§ WORK TASK
Return exactly the lines of the data below, from the one that contains "También es un" through the final line, and leave out every picture.

§ RECORDS FOR PROCESSING
=== Section Start ===

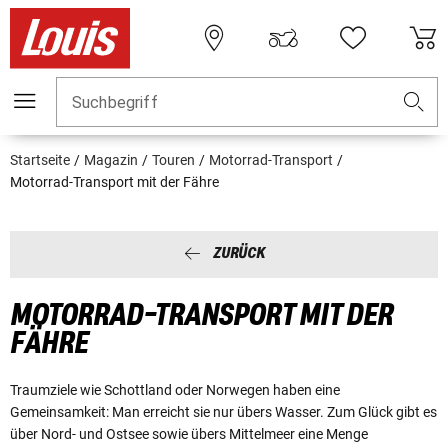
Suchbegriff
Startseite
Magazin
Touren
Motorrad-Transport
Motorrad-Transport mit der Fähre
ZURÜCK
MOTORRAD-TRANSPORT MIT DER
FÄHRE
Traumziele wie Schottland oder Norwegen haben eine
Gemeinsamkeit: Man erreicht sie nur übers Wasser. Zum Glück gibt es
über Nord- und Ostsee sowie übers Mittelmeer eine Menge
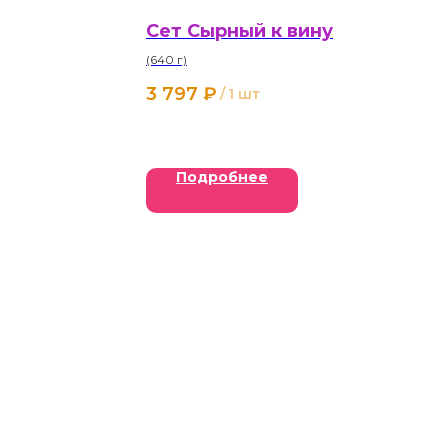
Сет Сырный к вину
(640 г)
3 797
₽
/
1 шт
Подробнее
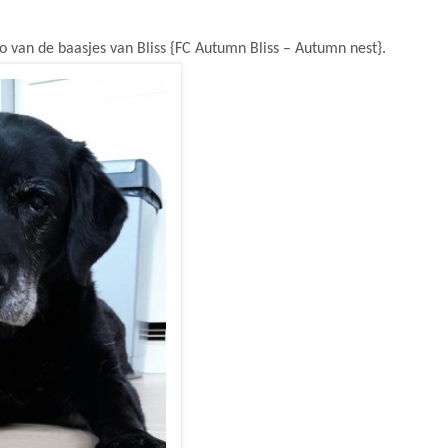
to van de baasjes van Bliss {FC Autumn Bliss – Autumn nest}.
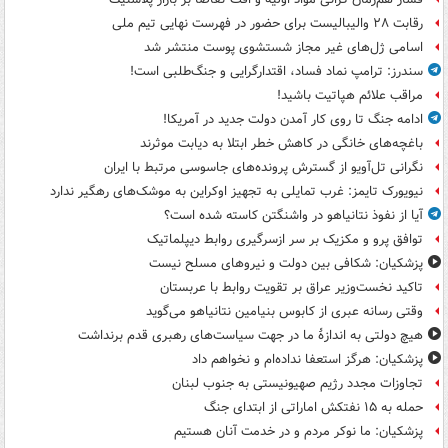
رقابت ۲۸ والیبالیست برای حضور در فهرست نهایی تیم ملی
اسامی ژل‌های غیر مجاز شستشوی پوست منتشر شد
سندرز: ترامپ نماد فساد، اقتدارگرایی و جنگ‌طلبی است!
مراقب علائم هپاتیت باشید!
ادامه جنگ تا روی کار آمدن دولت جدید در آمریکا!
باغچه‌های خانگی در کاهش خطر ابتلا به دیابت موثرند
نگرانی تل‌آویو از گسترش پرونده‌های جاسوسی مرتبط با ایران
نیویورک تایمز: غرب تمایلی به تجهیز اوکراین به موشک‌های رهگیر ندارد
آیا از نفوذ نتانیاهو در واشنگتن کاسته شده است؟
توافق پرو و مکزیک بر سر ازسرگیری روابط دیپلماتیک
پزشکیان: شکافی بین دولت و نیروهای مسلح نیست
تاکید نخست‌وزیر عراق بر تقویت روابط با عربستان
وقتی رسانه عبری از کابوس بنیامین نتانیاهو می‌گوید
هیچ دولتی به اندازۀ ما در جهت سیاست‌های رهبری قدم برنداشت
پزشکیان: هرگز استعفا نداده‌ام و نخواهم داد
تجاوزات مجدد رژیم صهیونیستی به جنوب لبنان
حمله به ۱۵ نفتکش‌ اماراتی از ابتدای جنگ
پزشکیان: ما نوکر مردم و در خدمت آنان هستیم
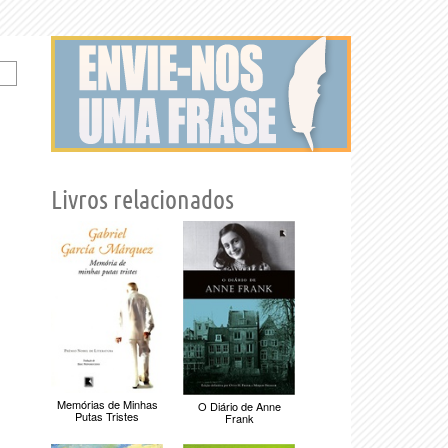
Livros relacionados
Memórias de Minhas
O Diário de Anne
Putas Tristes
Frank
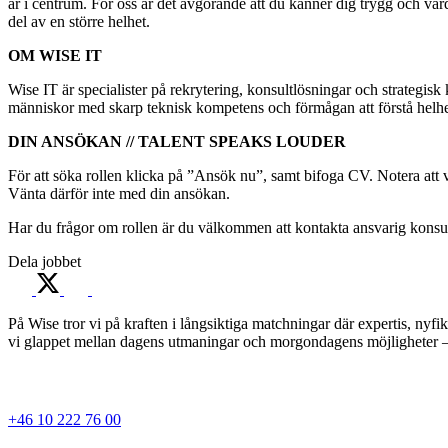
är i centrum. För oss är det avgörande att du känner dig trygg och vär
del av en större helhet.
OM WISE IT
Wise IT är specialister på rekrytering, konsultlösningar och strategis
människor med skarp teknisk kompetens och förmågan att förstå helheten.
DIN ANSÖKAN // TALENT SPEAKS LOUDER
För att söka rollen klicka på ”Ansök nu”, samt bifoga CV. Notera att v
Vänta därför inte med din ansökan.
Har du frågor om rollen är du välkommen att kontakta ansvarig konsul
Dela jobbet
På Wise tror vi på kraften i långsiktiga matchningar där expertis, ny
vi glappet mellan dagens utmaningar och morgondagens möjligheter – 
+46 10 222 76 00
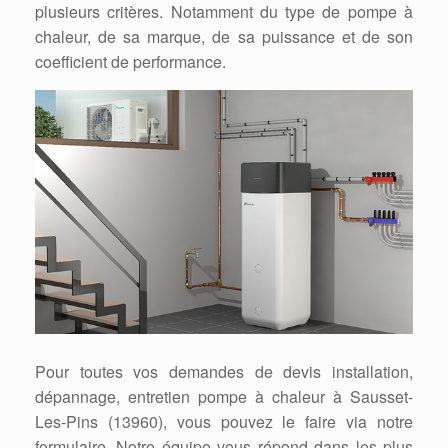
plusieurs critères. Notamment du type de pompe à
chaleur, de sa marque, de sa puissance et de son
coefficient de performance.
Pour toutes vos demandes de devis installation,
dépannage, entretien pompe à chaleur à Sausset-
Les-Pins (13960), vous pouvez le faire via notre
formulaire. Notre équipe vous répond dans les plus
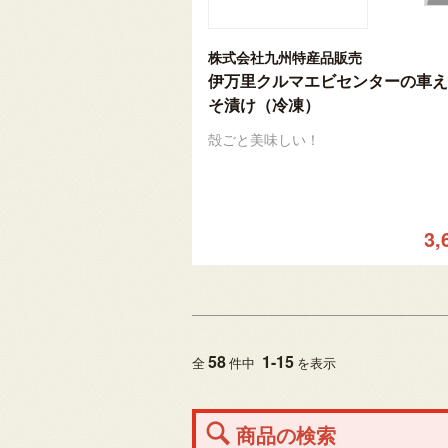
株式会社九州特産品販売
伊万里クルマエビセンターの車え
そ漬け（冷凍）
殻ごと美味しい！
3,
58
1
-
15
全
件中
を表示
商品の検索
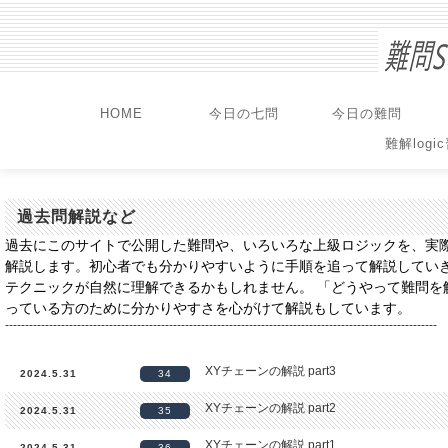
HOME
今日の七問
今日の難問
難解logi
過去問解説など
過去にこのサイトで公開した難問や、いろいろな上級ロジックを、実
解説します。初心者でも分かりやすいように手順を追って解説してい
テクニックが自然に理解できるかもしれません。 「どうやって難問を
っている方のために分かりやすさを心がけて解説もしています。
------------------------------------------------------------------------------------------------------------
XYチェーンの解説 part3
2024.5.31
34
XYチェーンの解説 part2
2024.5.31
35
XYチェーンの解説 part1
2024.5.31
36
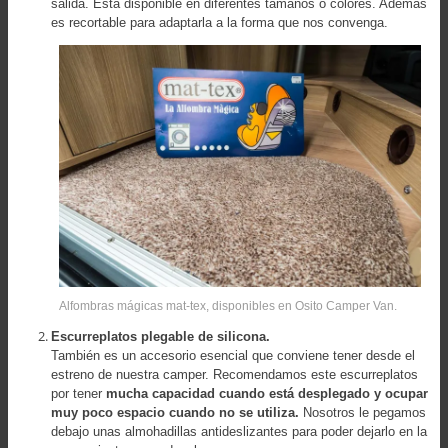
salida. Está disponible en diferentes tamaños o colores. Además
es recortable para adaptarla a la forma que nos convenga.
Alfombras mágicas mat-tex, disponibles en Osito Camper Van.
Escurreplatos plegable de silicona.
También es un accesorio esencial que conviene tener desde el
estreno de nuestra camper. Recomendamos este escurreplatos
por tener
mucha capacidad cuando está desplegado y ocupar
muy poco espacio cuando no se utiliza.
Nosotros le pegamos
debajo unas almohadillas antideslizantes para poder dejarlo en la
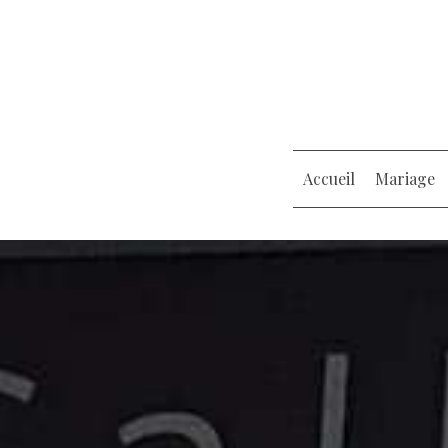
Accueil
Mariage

=== Section End ===

§ THE COMPLETED TASK
También es un accesorio esencial que conviene tener desde el
estreno de nuestra camper. Recomendamos este escurreplatos
por tener
mucha capacidad cuando está desplegado y ocupar
muy poco espacio cuando no se utiliza.
Nosotros le pegamos
debajo unas almohadillas antideslizantes para poder dejarlo en la
Accueil
Mariage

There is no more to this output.